» Required task:
In the rows below, reproduce word for word every line from the one that contains "order: Ciconiiformes" through the one that contains "common name: Checkered puffer", including both of those lines.

» Records shown:
━━━━━━━━
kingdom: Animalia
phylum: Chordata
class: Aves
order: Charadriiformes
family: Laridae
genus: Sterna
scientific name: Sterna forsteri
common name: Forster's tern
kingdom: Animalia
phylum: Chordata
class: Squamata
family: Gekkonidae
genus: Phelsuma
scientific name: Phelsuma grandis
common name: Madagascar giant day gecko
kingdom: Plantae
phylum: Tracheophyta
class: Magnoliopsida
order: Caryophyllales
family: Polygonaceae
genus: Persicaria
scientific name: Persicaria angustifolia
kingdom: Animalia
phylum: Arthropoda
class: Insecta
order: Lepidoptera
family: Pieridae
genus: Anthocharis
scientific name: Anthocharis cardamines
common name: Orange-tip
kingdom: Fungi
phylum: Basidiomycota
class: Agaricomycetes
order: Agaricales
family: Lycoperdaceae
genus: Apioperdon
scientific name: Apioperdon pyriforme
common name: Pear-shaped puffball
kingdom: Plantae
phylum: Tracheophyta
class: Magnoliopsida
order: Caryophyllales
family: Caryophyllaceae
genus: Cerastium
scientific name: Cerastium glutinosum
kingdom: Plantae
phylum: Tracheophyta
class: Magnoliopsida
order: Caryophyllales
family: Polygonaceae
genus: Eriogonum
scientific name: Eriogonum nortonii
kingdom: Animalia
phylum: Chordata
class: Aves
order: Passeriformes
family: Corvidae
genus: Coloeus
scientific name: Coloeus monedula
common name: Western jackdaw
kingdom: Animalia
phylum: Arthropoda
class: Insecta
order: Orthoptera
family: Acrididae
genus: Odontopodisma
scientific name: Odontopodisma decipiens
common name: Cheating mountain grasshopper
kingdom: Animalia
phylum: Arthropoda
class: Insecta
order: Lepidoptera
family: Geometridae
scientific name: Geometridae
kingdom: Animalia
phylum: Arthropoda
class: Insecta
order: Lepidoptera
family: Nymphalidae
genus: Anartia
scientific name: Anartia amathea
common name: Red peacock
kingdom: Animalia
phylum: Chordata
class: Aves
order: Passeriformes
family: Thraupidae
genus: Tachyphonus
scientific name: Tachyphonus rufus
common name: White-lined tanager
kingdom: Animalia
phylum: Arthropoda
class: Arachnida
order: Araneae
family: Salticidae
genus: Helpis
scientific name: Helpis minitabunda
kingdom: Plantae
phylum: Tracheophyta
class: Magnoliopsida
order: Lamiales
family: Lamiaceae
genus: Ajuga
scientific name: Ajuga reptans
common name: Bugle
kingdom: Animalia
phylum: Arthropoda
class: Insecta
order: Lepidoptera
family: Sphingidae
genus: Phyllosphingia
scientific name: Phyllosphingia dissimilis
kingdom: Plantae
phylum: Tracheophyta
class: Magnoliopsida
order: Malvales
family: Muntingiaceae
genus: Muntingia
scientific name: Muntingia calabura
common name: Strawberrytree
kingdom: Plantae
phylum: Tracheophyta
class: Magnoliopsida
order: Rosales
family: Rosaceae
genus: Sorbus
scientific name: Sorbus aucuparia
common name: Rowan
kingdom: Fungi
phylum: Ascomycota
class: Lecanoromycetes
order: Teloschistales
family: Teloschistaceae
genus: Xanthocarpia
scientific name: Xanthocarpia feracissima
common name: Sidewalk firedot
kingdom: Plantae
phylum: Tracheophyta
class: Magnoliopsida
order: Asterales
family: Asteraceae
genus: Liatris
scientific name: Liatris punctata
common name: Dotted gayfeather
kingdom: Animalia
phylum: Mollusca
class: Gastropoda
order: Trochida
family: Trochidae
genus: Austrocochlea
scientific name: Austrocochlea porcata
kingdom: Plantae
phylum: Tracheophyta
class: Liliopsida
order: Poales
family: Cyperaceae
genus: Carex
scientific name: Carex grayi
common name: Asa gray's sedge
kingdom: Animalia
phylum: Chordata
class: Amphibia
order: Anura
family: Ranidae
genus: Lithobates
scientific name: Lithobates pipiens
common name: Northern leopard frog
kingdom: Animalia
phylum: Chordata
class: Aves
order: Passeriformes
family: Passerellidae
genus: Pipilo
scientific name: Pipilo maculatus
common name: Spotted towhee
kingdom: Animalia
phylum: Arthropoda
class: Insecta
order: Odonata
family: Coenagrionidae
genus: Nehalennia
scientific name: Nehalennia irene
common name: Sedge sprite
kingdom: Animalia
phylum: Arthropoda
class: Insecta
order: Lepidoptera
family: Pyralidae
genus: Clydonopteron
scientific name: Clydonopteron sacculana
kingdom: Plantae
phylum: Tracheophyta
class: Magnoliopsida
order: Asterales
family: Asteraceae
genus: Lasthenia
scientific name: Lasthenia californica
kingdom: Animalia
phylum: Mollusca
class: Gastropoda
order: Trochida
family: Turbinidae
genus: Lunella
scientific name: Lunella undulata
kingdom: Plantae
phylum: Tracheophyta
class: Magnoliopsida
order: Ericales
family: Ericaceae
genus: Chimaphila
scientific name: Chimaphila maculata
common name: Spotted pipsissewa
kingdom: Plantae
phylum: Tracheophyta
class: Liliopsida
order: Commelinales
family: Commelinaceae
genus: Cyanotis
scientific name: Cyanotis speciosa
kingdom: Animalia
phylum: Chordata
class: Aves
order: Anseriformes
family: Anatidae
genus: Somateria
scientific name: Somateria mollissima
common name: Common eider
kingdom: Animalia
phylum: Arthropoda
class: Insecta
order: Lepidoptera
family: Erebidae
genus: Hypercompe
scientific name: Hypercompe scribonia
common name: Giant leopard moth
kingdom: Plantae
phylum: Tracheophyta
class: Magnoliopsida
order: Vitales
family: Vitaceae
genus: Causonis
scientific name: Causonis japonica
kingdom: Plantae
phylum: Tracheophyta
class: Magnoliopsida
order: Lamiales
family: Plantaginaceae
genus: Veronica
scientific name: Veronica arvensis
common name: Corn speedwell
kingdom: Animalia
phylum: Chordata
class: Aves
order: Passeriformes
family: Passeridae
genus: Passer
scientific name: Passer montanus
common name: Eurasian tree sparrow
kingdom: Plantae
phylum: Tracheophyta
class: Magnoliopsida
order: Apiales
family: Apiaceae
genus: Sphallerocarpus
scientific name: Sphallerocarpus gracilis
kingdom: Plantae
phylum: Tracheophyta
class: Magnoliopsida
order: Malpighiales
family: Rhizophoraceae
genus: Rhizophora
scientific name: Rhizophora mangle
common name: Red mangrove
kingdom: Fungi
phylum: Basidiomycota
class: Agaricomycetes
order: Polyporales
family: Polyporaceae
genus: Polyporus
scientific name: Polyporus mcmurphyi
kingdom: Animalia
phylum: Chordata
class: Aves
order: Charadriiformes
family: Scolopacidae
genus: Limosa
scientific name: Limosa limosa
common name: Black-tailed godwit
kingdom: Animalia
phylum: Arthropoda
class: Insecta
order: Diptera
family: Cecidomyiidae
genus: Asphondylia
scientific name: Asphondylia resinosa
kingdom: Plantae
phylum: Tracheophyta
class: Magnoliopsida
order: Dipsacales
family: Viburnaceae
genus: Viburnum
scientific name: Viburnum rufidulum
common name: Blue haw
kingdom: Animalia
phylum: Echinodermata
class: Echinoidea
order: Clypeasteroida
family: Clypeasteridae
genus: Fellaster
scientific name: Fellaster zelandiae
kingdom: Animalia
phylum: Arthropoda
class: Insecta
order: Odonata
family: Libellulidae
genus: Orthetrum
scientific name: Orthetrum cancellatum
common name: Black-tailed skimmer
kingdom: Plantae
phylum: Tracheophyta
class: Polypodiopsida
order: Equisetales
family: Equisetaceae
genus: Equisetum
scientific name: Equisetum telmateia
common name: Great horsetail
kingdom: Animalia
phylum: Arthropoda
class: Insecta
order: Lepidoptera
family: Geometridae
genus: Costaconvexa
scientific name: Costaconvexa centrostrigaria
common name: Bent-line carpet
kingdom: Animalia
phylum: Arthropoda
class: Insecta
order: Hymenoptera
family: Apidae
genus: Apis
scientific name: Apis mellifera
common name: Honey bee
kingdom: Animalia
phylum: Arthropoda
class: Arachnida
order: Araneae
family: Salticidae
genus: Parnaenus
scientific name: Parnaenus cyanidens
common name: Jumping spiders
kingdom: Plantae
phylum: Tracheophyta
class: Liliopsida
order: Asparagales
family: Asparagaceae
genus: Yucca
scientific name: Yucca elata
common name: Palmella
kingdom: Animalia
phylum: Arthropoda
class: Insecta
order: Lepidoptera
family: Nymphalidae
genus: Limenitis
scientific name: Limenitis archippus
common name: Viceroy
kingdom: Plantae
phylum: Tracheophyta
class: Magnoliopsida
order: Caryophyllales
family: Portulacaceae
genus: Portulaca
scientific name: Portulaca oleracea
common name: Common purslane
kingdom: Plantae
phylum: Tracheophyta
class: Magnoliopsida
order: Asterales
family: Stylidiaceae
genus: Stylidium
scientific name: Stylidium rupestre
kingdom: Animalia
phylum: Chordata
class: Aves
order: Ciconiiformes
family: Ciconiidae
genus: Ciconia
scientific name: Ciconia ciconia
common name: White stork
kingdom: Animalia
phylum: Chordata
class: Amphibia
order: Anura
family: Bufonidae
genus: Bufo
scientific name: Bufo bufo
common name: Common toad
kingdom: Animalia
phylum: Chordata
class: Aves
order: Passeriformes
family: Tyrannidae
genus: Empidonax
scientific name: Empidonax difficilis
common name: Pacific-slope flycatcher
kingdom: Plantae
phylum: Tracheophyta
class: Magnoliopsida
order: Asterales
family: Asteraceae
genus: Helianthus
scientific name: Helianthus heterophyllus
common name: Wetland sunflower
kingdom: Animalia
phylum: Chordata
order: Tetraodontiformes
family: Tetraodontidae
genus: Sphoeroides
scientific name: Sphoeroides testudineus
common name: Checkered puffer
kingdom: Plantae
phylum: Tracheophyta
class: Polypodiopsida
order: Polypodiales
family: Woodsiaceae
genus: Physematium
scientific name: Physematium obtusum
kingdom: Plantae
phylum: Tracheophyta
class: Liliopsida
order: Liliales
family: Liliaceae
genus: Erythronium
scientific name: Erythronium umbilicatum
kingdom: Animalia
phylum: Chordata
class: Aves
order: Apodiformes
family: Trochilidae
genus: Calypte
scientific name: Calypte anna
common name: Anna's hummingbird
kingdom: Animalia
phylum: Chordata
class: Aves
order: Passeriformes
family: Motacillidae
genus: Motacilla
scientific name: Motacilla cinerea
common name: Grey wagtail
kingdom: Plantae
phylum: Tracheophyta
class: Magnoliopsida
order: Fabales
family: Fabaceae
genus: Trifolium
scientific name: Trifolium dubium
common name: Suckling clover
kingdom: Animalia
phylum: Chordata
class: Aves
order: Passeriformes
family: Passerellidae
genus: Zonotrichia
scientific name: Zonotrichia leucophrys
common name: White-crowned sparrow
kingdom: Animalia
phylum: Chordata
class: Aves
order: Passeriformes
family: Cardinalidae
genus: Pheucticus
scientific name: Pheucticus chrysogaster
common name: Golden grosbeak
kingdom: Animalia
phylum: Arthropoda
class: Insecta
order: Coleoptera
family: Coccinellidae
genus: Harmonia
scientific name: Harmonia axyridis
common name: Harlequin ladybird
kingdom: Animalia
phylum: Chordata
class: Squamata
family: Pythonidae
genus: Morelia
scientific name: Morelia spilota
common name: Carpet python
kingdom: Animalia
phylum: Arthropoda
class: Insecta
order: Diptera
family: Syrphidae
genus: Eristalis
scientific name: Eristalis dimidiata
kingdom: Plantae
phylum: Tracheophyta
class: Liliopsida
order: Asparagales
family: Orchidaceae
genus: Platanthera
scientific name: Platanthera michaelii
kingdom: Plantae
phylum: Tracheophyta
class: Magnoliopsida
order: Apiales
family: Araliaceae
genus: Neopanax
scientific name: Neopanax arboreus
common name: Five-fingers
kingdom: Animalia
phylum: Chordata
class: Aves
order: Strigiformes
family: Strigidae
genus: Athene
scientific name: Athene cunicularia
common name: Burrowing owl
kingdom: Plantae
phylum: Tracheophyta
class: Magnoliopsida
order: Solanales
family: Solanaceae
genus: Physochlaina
━━━━━━━━
» Written reply:
order: Ciconiiformes
family: Ciconiidae
genus: Ciconia
scientific name: Ciconia ciconia
common name: White stork
kingdom: Animalia
phylum: Chordata
class: Amphibia
order: Anura
family: Bufonidae
genus: Bufo
scientific name: Bufo bufo
common name: Common toad
kingdom: Animalia
phylum: Chordata
class: Aves
order: Passeriformes
family: Tyrannidae
genus: Empidonax
scientific name: Empidonax difficilis
common name: Pacific-slope flycatcher
kingdom: Plantae
phylum: Tracheophyta
class: Magnoliopsida
order: Asterales
family: Asteraceae
genus: Helianthus
scientific name: Helianthus heterophyllus
common name: Wetland sunflower
kingdom: Animalia
phylum: Chordata
order: Tetraodontiformes
family: Tetraodontidae
genus: Sphoeroides
scientific name: Sphoeroides testudineus
common name: Checkered puffer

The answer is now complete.